Connecting for Health. a broad industry coalition organized by the Markle Foundation, announced yesterday a framework for PHR privacy protection that could, if fully implemented, bridge the gap from HIPAA protection of PHI in the covered entity and business associate realm to the Wild West environment in the world of PHRs. Parties endorsing the Common Framework for Networked Personal Health Information include Microsoft, Google, payors, providers, IT vendors, and associations from AHIP to AARP.
Since this is a framework rather than a finished product — guiding principles rather than fully-fleshed-out rules — some of the same nagging questions that I have raised before elsewhere at HealthBlawg (as have many others) remain. For example:
- How are privacy policies enforced? Self-policing?
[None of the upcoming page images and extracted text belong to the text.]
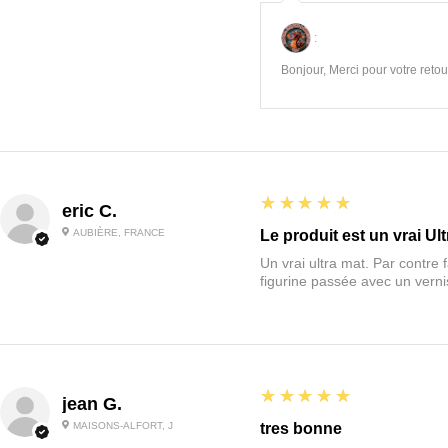
:
Bonjour, Merci pour votre retour
5
★★★★★
eric C.
AUBIÈRE, FRANCE
Le produit est un vrai Ult
Un vrai ultra mat. Par contre f
figurine passée avec un vernis
5
★★★★★
jean G.
MAISONS-ALFORT, J
tres bonne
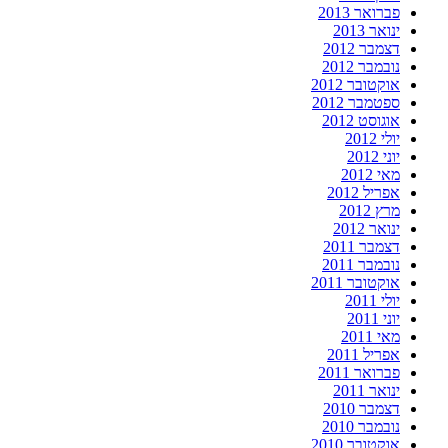
פברואר 2013
ינואר 2013
דצמבר 2012
נובמבר 2012
אוקטובר 2012
ספטמבר 2012
אוגוסט 2012
יולי 2012
יוני 2012
מאי 2012
אפריל 2012
מרץ 2012
ינואר 2012
דצמבר 2011
נובמבר 2011
אוקטובר 2011
יולי 2011
יוני 2011
מאי 2011
אפריל 2011
פברואר 2011
ינואר 2011
דצמבר 2010
נובמבר 2010
אוקטובר 2010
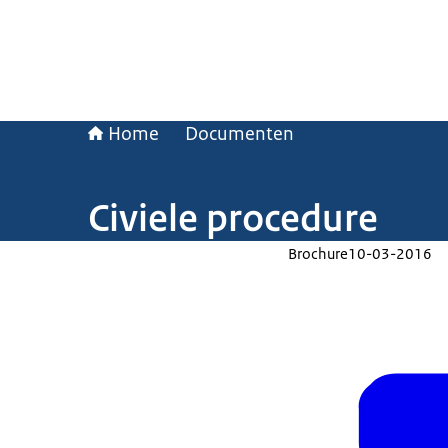
Home
Documenten
Civiele procedure
Brochure
10-03-2016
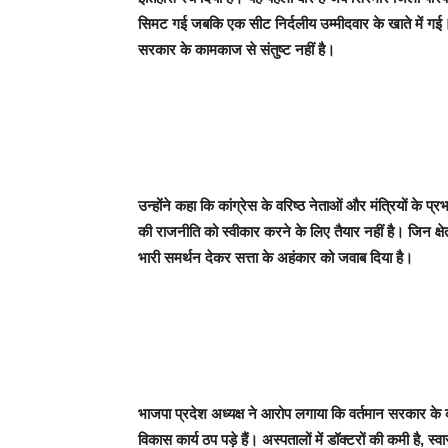
सिमट गई जबकि एक सीट निर्दलीय उम्मीदवार के खाते में गई। उ
सरकार के कामकाज से संतुष्ट नहीं है।
उन्होंने कहा कि कांग्रेस के वरिष्ठ नेताओं और मंत्रियों के प्
की राजनीति को स्वीकार करने के लिए तैयार नहीं है। जिन क्षे
भारी समर्थन देकर सत्ता के अहंकार को जवाब दिया है।
भाजपा प्रदेश अध्यक्ष ने आरोप लगाया कि वर्तमान सरकार के कार
विकास कार्य ठप पड़े हैं। अस्पतालों में डॉक्टरों की कमी है, स्वास्थ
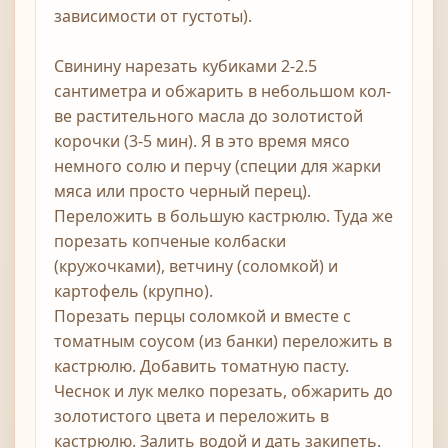
зависимости от густоты).
Свинину нарезать кубиками 2-2.5
сантиметра и обжарить в небольшом кол-
ве растительного масла до золотистой
корочки (3-5 мин). Я в это время мясо
немного солю и перчу (специи для жарки
мяса или просто черный перец).
Переложить в большую кастрюлю. Туда же
порезать копченые колбаски
(кружочками), ветчину (соломкой) и
картофель (крупно).
Порезать перцы соломкой и вместе с
томатным соусом (из банки) переложить в
кастрюлю. Добавить томатную пасту.
Чеснок и лук мелко порезать, обжарить до
золотистого цвета и переложить в
кастрюлю. Залить водой и дать закипеть.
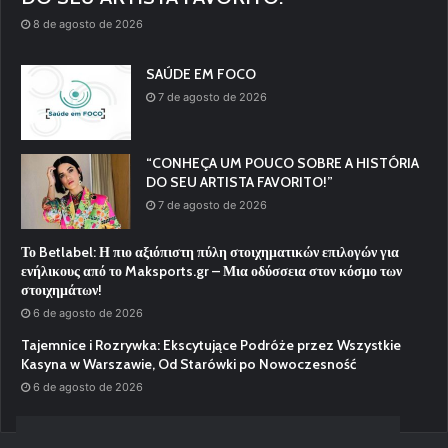
8 de agosto de 2026
SAÚDE EM FOCO
7 de agosto de 2026
“CONHEÇA UM POUCO SOBRE A HISTÓRIA
DO SEU ARTISTA FAVORITO!”
7 de agosto de 2026
Το Betlabel: Η πιο αξιόπιστη πύλη στοιχηματικών επιλογών για
ενήλικους από το Maksports.gr – Μια οδύσσεια στον κόσμο των
στοιχημάτων!
6 de agosto de 2026
Tajemnice i Rozrywka: Ekscytujące Podróże przez Wszystkie
Kasyna w Warszawie, Od Starówki po Nowoczesność
6 de agosto de 2026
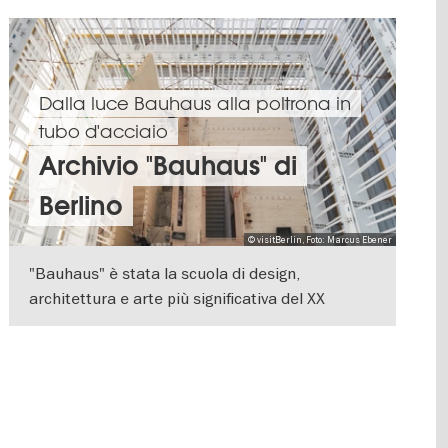
Dalla luce Bauhaus alla poltrona in
tubo d'acciaio
Archivio "Bauhaus" di
Berlino
© visitBerlin, Foto: Marcus Ebener
"Bauhaus" è stata la scuola di design,
architettura e arte più significativa del XX
secolo. Nel corso degli anni, Bauhaus ha creato
VISUALIZZA DETTAGLI
un vero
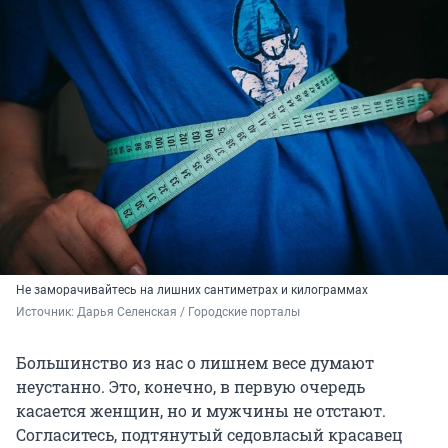
Не заморачивайтесь на лишних сантиметрах и килограммах
Источник: 
Дарья Селенская / Городские порталы
Большинство из нас о лишнем весе думают
неустанно. Это, конечно, в первую очередь
касается женщин, но и мужчины не отстают.
Согласитесь, подтянутый седовласый красавец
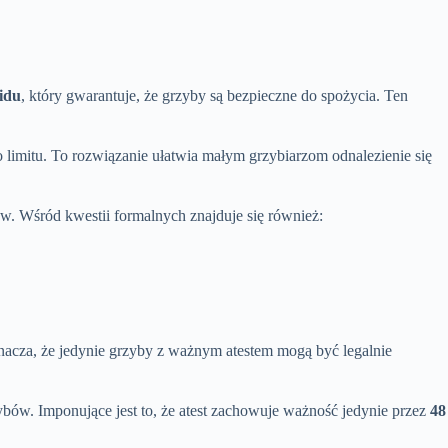
idu
, który gwarantuje, że grzyby są bezpieczne do spożycia. Ten
o limitu. To rozwiązanie ułatwia małym grzybiarzom odnalezienie się
w. Wśród kwestii formalnych znajduje się również:
nacza, że jedynie grzyby z ważnym atestem mogą być legalnie
ów. Imponujące jest to, że atest zachowuje ważność jedynie przez
48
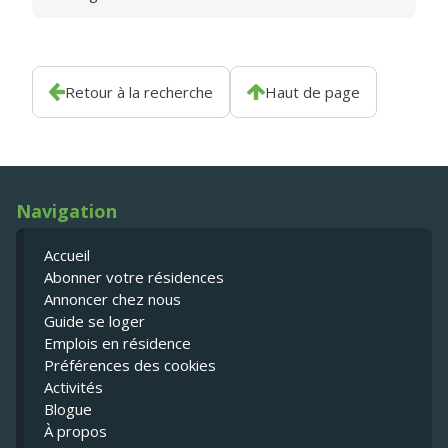
Retour à la recherche
Haut de page
Navigation
Accueil
Abonner votre résidences
Annoncer chez nous
Guide se loger
Emplois en résidence
Préférences des cookies
Activités
Blogue
À propos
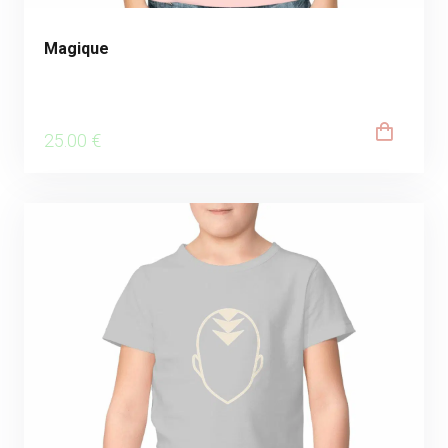
Magique
25
.00
€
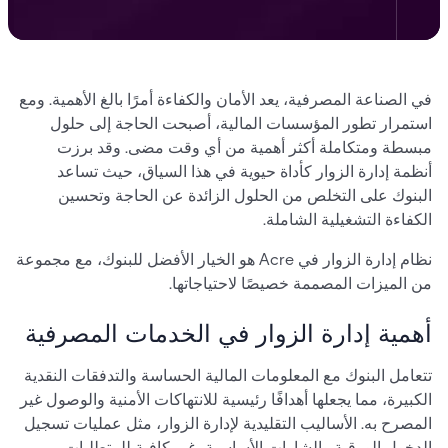
في الصناعة المصرفية، يعد الأمان والكفاءة أمرًا بالغ الأهمية. ومع
استمرار تطور المؤسسات المالية، أصبحت الحاجة إلى حلول
مبسطة ومتكاملة أكثر أهمية من أي وقت مضى. وقد برزت
أنظمة إدارة الزوار كأداة حيوية في هذا السياق، حيث تساعد
البنوك على التخلص من الحلول الزائدة عن الحاجة وتحسين
الكفاءة التشغيلية الشاملة.
نظام إدارة الزوار في Acre هو الخيار الأفضل للبنوك، مع مجموعة
من الميزات المصممة خصيصًا لاحتياجاتها.
أهمية إدارة الزوار في الخدمات المصرفية
تتعامل البنوك مع المعلومات المالية الحساسة والتدفقات النقدية
الكبيرة، مما يجعلها أهدافًا رئيسية للانتهاكات الأمنية والوصول غير
المصرح به. الأساليب التقليدية لإدارة الزوار، مثل عمليات تسجيل
الدخول الورقية والشارات الأساسية، غير كافية للمتطلبات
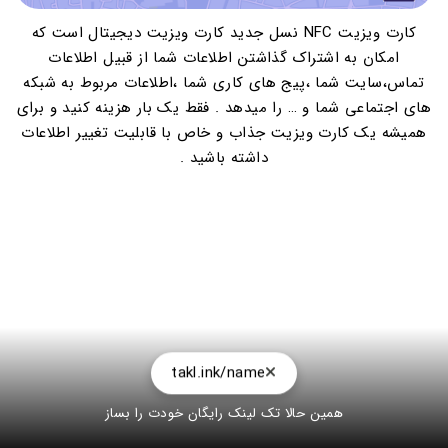
کارت ویزیت NFC نسل جدید کارت ویزیت دیجیتال است که
امکان به اشتراک گذاشتن اطلاعات شما از قبیل اطلاعات
تماس،سایت شما ،پیج های کاری شما ،اطلاعات مربوط به شبکه
های اجتماعی شما و … را میدهد . فقط یک بار هزینه کنید و برای
همیشه یک کارت ویزیت جذاب و خاص با قابلیت تغییر اطلاعات
داشته باشید .
takl.ink/name
همین حالا تک لینک رایگان خودت را بساز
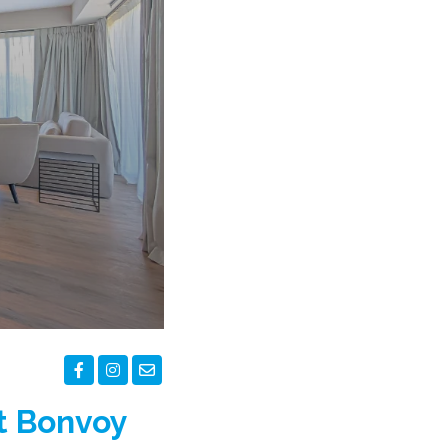
t Bonvoy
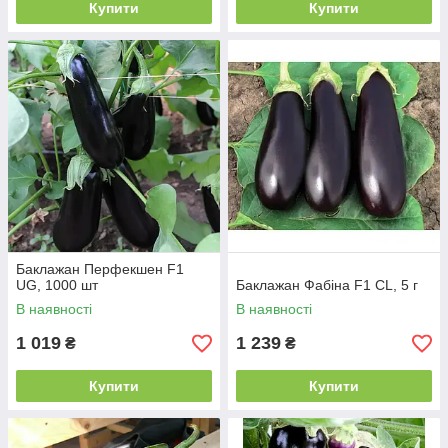
Купити
Купити
Баклажан Перфекшен F1
UG, 1000 шт
Баклажан Фабіна F1 CL, 5 г
В наявності
В наявності
1 019
1 239
₴
₴
Купити
Купити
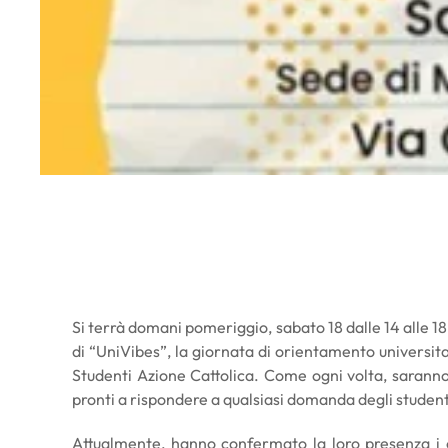
Si terrà domani pomeriggio, sabato 18 dalle 14 alle 18,
di “UniVibes”, la giornata di orientamento universi
Studenti Azione Cattolica. Come ogni volta, saranno p
pronti a rispondere a qualsiasi domanda degli studenti
Attualmente, hanno confermato la loro presenza i 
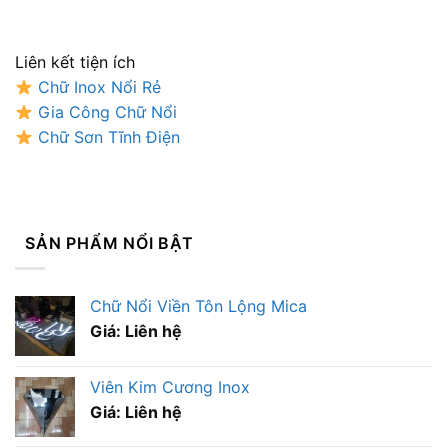
Liên kết tiện ích
Chữ Inox Nổi Rẻ
Gia Công Chữ Nổi
Chữ Sơn Tĩnh Điện
SẢN PHẨM NỔI BẬT
Chữ Nổi Viền Tôn Lộng Mica
Giá: Liên hệ
Viên Kim Cương Inox
Giá: Liên hệ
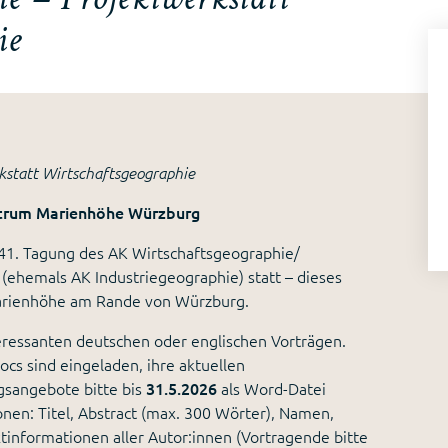
ie
kstatt Wirtschaftsgeographie
ntrum Marienhöhe Würzburg
 41. Tagung des AK Wirtschaftsgeographie/
(ehemals AK Industriegeographie) statt – dieses
Marienhöhe am Rande von Würzburg.
teressanten deutschen oder englischen Vorträgen.
s sind eingeladen, ihre aktuellen
gsangebote bitte bis
31.5.2026
als Word-Datei
nen: Titel, Abstract (max. 300 Wörter), Namen,
ktinformationen aller Autor:innen (Vortragende bitte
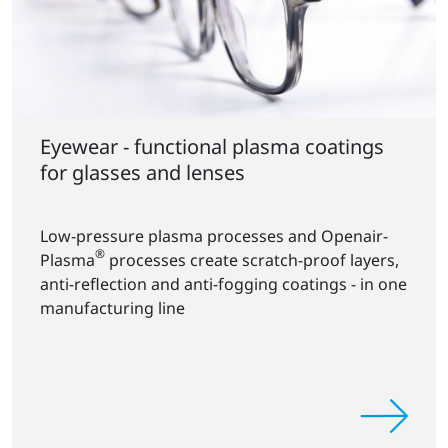
Eyewear - functional plasma coatings
for glasses and lenses
Low-pressure plasma processes and Openair-
®
Plasma
processes create scratch-proof layers,
anti-reflection and anti-fogging coatings - in one
manufacturing line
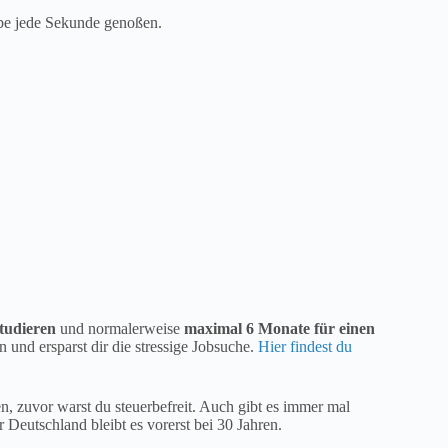
habe jede Sekunde genoßen.
tudieren
und normalerweise
maximal 6 Monate für einen
en und ersparst dir die stressige Jobsuche.
Hier findest du
n, zuvor warst du steuerbefreit. Auch gibt es immer mal
 Deutschland bleibt es vorerst bei 30 Jahren.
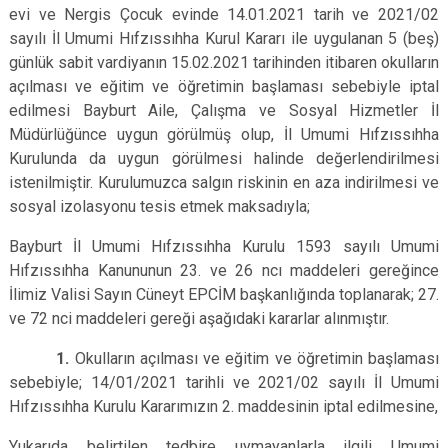
evi ve Nergis Çocuk evinde 14.01.2021 tarih ve 2021/02
sayılı İl Umumi Hıfzıssıhha Kurul Kararı ile uygulanan 5 (beş)
günlük sabit vardiyanın 15.02.2021 tarihinden itibaren okulların
açılması ve eğitim ve öğretimin başlaması sebebiyle iptal
edilmesi Bayburt Aile, Çalışma ve Sosyal Hizmetler İl
Müdürlüğünce uygun görülmüş olup, İl Umumi Hıfzıssıhha
Kurulunda da uygun görülmesi halinde değerlendirilmesi
istenilmiştir. Kurulumuzca salgın riskinin en aza indirilmesi ve
sosyal izolasyonu tesis etmek maksadıyla;
Bayburt İl Umumi Hıfzıssıhha Kurulu 1593 sayılı Umumi
Hıfzıssıhha Kanununun 23. ve 26 ncı maddeleri gereğince
İlimiz Valisi Sayın Cüneyt EPCİM başkanlığında toplanarak; 27.
ve 72 nci maddeleri gereği aşağıdaki kararlar alınmıştır.
1.
Okulların açılması ve eğitim ve öğretimin başlaması
sebebiyle; 14/01/2021 tarihli ve 2021/02 sayılı İl Umumi
Hıfzıssıhha Kurulu Kararımızın 2. maddesinin iptal edilmesine,
Yukarıda belirtilen tedbire uymayanlarla ilgili Umumi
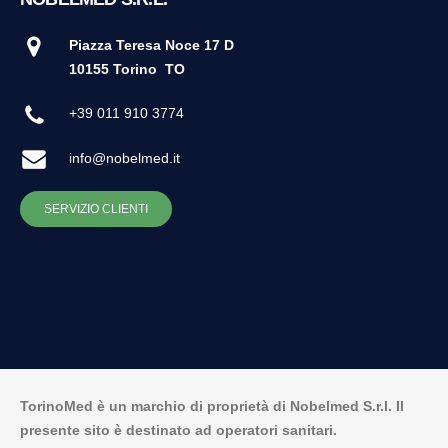
Piazza Teresa Noce 17 D
10155 Torino
TO
+39 011 910 3774
info@nobelmed.it
SERVIZIO CLIENTI
TorinoMed è un marchio di proprietà di Nobelmed S.r.l. Il
presente sito è destinato ad operatori sanitari.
Third-party certification? This seems to be up in the air at the moment.
- Is there a mechanism for health care provider certification of records (“chain of trust”), so that PHR information may be trusted by other providers? This seems to be in the works.
There is a tremendous amount of information provided via the links above, and the participants in this effort are to be commended for their undertaking, which has been made necessary by the regulatory vacuum in this field and by the concomitant need to develop public trust in a whole new type of products and services that would otherwise bee seen as useful but perhaps too risky. There’s a long road ahead, but this framework puts us several steps down that road.